Records provided -
== Segment start ==
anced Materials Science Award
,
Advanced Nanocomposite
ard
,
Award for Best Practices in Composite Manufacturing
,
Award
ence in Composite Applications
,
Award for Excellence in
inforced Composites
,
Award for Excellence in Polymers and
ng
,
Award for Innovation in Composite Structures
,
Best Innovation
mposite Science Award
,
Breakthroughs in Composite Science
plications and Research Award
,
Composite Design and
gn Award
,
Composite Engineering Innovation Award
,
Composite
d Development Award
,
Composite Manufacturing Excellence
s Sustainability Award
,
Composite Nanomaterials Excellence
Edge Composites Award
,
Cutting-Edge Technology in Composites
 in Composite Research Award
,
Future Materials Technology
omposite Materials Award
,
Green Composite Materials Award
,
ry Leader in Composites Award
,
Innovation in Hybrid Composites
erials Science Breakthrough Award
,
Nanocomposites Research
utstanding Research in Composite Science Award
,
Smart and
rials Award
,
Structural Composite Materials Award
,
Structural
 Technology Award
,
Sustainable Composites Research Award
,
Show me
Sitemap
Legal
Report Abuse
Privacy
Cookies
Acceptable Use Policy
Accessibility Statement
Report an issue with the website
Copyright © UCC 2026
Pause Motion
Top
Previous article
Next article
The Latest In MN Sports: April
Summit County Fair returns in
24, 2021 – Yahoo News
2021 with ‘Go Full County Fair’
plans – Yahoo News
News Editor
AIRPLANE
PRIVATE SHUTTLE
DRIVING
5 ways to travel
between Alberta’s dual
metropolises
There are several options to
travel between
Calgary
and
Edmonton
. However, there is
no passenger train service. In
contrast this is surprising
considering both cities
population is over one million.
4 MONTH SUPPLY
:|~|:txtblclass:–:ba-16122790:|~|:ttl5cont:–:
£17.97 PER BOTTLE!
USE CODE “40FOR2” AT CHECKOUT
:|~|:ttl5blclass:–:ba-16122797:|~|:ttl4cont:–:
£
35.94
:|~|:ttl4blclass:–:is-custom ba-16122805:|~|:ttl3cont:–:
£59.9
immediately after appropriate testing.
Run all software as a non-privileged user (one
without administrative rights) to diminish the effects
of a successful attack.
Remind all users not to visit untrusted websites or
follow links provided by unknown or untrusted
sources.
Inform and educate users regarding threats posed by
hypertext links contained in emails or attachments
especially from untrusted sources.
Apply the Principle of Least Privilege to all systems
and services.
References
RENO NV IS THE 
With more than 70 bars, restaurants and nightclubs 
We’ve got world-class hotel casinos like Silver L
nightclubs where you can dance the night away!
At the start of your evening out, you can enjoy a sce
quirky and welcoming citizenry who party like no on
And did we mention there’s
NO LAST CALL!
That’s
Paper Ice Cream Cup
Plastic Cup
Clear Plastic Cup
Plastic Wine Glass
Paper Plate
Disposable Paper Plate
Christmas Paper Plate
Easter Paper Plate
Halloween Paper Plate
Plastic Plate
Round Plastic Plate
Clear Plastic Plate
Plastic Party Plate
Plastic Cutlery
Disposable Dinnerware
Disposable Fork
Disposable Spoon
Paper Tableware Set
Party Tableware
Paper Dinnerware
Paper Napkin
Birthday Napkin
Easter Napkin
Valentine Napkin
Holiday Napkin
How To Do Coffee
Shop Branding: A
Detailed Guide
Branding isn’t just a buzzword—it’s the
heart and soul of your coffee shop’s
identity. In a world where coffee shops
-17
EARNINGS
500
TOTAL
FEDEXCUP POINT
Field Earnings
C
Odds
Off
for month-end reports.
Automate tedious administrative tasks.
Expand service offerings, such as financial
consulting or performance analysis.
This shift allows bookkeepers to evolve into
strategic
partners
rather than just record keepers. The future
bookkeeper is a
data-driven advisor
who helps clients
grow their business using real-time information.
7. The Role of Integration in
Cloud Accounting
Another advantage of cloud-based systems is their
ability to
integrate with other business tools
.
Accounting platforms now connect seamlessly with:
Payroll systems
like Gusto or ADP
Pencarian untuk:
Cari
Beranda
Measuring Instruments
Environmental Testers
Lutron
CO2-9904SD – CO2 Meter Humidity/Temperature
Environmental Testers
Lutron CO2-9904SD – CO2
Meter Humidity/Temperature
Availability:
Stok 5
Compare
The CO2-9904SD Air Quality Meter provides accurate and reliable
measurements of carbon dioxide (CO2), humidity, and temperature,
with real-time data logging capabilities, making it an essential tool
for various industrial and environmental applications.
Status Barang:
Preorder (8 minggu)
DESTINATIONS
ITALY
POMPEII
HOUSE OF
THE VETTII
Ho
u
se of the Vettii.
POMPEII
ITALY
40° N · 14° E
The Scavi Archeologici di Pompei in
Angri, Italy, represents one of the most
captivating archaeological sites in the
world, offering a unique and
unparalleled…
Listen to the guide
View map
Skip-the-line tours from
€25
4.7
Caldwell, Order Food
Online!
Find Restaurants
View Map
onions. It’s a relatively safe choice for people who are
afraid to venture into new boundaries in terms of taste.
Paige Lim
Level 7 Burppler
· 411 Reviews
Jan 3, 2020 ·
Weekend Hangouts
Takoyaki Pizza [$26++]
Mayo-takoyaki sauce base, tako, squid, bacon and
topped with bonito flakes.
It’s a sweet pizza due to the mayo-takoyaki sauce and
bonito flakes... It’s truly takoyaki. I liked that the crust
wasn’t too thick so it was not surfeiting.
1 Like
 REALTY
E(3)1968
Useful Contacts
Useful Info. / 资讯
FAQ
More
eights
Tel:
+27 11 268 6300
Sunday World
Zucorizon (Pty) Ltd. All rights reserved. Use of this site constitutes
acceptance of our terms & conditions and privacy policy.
== Segment end ==
What you should do - Report every line of the records that contains the string "systems".

Exercise solution -
Apply the Principle of Least Privilege to all systems
Another advantage of cloud-based systems is their
Payroll systems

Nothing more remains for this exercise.